■ **Task data**:
• • •

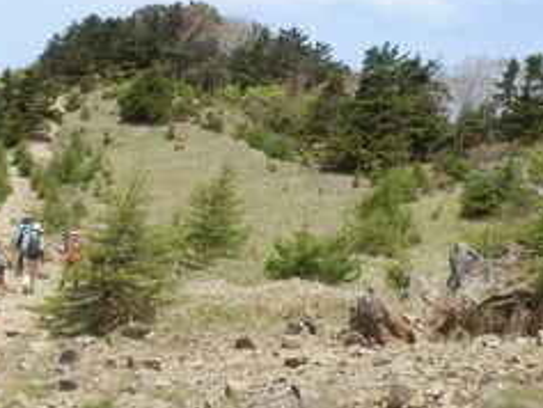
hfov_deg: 24.1
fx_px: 1271
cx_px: 300
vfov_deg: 18.1
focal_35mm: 81
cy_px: 105
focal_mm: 4.2
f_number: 3
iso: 80
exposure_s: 1/800
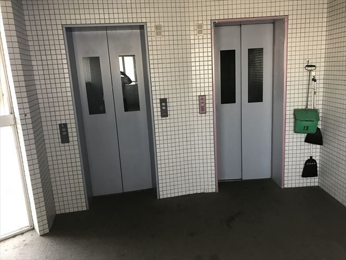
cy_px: 130
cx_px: 173
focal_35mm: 28
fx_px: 280
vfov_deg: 49.7
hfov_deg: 63.4
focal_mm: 3.99
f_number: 1.8
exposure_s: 1/33
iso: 32
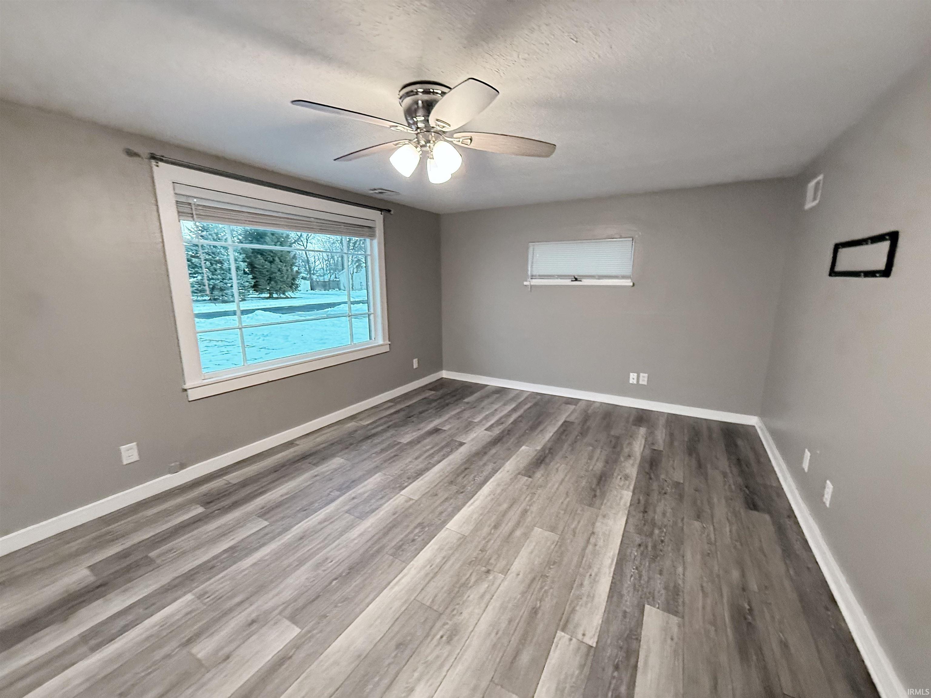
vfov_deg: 85.7
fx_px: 377
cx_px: 466
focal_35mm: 14
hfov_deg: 102.1
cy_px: 349
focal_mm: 2.22
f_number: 2.2
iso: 400
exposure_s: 1/60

• • •

■ **Problem details**: Repeat verbatim all the material, but not the pictures.

■ **Written reply**:
hfov_deg: 24.1
fx_px: 1271
cx_px: 300
vfov_deg: 18.1
focal_35mm: 81
cy_px: 105
focal_mm: 4.2
f_number: 3
iso: 80
exposure_s: 1/800
cy_px: 130
cx_px: 173
focal_35mm: 28
fx_px: 280
vfov_deg: 49.7
hfov_deg: 63.4
focal_mm: 3.99
f_number: 1.8
exposure_s: 1/33
iso: 32
vfov_deg: 85.7
fx_px: 377
cx_px: 466
focal_35mm: 14
hfov_deg: 102.1
cy_px: 349
focal_mm: 2.22
f_number: 2.2
iso: 400
exposure_s: 1/60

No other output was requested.